Directions. Once the line holding "yhteiskunta ja liberaalit" is found in the entries below, transcribe exactly every line up to and including the one holding "Công ty TNHH Thương Mại Dịch Vụ Vexere", but leave out the pictures.
*****
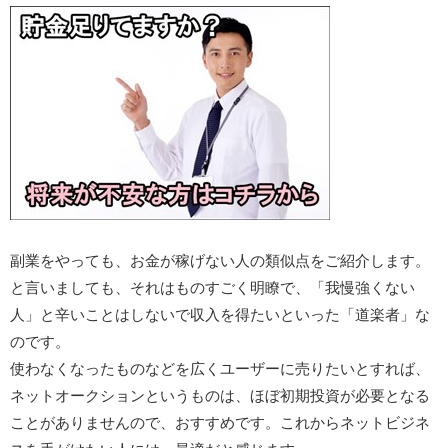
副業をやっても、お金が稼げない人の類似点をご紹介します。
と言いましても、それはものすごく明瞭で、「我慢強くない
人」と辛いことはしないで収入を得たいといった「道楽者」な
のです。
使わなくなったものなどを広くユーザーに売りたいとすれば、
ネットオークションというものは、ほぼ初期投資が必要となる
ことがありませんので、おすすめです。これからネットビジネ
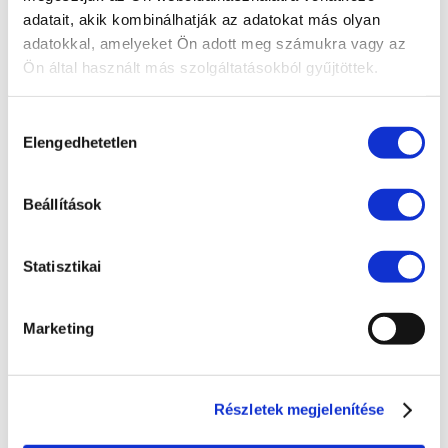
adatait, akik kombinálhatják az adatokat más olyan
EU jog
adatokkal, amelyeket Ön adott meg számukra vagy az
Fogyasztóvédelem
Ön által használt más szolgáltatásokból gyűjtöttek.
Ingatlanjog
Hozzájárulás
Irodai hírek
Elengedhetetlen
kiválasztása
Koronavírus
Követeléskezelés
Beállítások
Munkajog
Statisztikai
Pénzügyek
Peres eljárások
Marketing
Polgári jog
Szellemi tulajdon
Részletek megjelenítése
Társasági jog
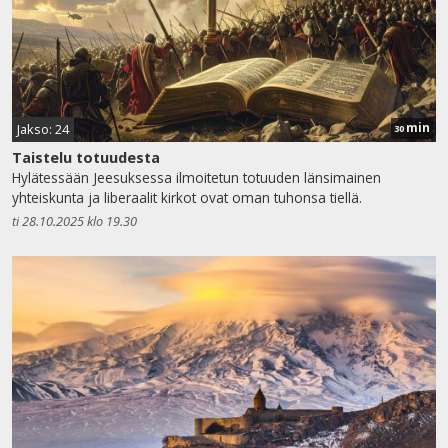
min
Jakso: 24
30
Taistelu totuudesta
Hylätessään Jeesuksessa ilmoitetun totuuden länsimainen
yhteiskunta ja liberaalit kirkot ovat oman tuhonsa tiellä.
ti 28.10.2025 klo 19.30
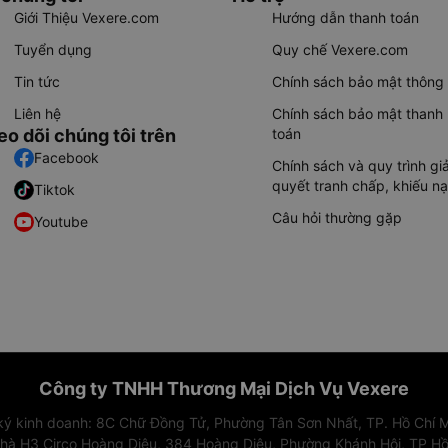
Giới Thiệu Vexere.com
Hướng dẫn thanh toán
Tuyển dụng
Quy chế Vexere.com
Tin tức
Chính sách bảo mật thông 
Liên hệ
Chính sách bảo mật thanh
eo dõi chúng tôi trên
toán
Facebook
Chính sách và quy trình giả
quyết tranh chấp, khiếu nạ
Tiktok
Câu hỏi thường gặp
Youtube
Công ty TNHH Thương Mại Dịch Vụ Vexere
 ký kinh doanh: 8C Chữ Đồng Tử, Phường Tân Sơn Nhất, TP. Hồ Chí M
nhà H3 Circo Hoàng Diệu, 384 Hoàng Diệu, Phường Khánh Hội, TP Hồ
*****
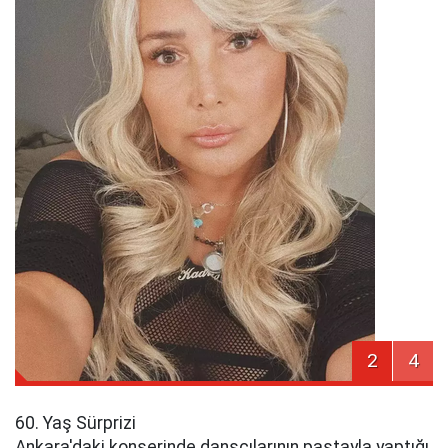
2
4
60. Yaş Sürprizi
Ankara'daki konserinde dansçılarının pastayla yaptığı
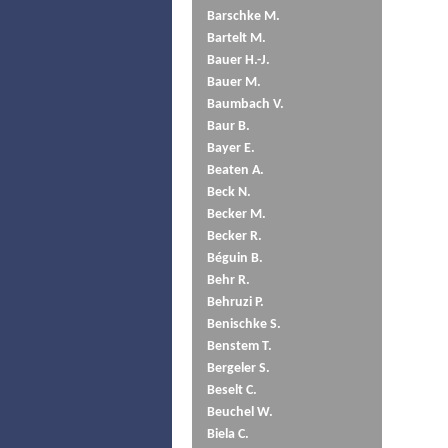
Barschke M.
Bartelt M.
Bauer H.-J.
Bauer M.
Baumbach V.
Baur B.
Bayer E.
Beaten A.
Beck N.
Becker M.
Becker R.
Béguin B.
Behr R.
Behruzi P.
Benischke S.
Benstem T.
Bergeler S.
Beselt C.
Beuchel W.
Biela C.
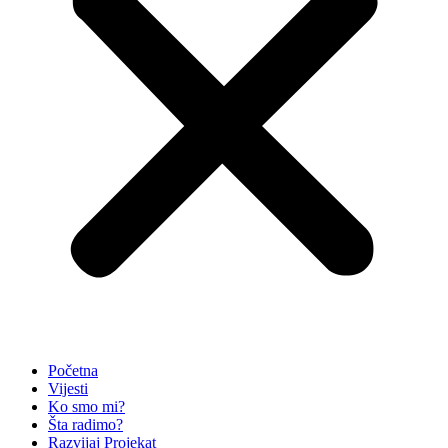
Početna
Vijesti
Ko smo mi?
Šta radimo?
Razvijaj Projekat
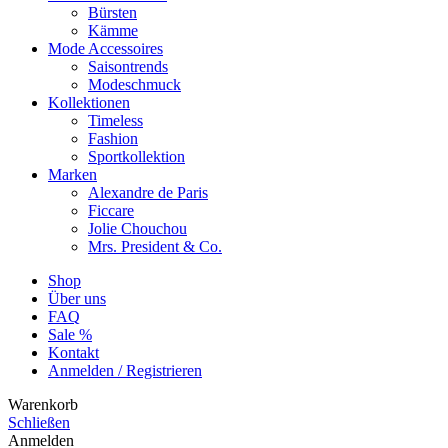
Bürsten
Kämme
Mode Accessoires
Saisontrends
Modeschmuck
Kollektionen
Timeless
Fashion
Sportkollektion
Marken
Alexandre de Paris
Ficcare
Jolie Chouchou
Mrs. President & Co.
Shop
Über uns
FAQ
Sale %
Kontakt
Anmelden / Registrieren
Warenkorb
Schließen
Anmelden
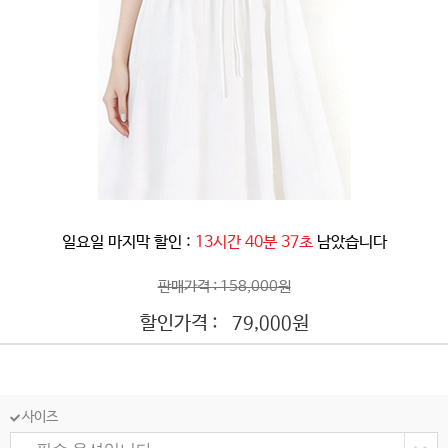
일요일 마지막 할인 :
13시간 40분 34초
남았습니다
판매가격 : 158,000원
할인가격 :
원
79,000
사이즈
*****
Answer for the task.
yhteiskunta ja liberaalit kirkot ovat oman tuhonsa tiellä.
ti 28.10.2025 klo 19.30
Giới Thiệu Vexere.com
Hướng dẫn thanh toán
Tuyển dụng
Quy chế Vexere.com
Tin tức
Chính sách bảo mật thông 
Liên hệ
Chính sách bảo mật thanh
eo dõi chúng tôi trên
toán
Facebook
Chính sách và quy trình giả
quyết tranh chấp, khiếu nạ
Tiktok
Câu hỏi thường gặp
Youtube
Công ty TNHH Thương Mại Dịch Vụ Vexere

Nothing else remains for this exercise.